● **What you have to do**: Look through the lines below and extract each one that contains "imply".

━━━ Data supplied ━━━

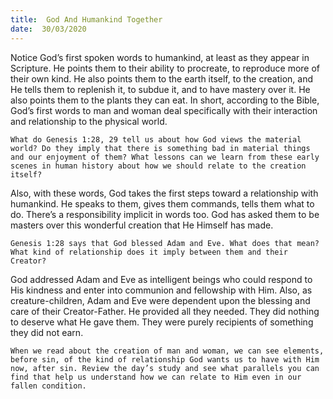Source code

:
 ```yaml
---
title:  God And Humankind Together 
date:  30/03/2020
---
```


Notice God’s first spoken words to humankind, at least as they appear in Scripture. He points them to their ability to procreate, to reproduce more of their own kind. He also points them to the earth itself, to the creation, and He tells them to replenish it, to subdue it, and to have mastery over it. He also points them to the plants they can eat. In short, according to the Bible, God’s first words to man and woman deal specifically with their interaction and relationship to the physical world.

`What do Genesis 1:28, 29 tell us about how God views the material world? Do they imply that there is something bad in material things and our enjoyment of them? What lessons can we learn from these early scenes in human history about how we should relate to the creation itself?`

Also, with these words, God takes the first steps toward a relationship with humankind. He speaks to them, gives them commands, tells them what to do. There’s a responsibility implicit in words too. God has asked them to be masters over this wonderful creation that He Himself has made.

`Genesis 1:28 says that God blessed Adam and Eve. What does that mean? What kind of relationship does it imply between them and their Creator?`

God addressed Adam and Eve as intelligent beings who could respond to His kindness and enter into communion and fellowship with Him. Also, as creature-children, Adam and Eve were dependent upon the blessing and care of their Creator-Father. He provided all they needed. They did nothing to deserve what He gave them. They were purely recipients of something they did not earn.

`When we read about the creation of man and woman, we can see elements, before sin, of the kind of relationship God wants us to have with Him now, after sin. Review the day’s study and see what parallels you can find that help us understand how we can relate to Him even in our fallen condition.`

━━━

● **Response area**:
`What do Genesis 1:28, 29 tell us about how God views the material world? Do they imply that there is something bad in material things and our enjoyment of them? What lessons can we learn from these early scenes in human history about how we should relate to the creation itself?`
`Genesis 1:28 says that God blessed Adam and Eve. What does that mean? What kind of relationship does it imply between them and their Creator?`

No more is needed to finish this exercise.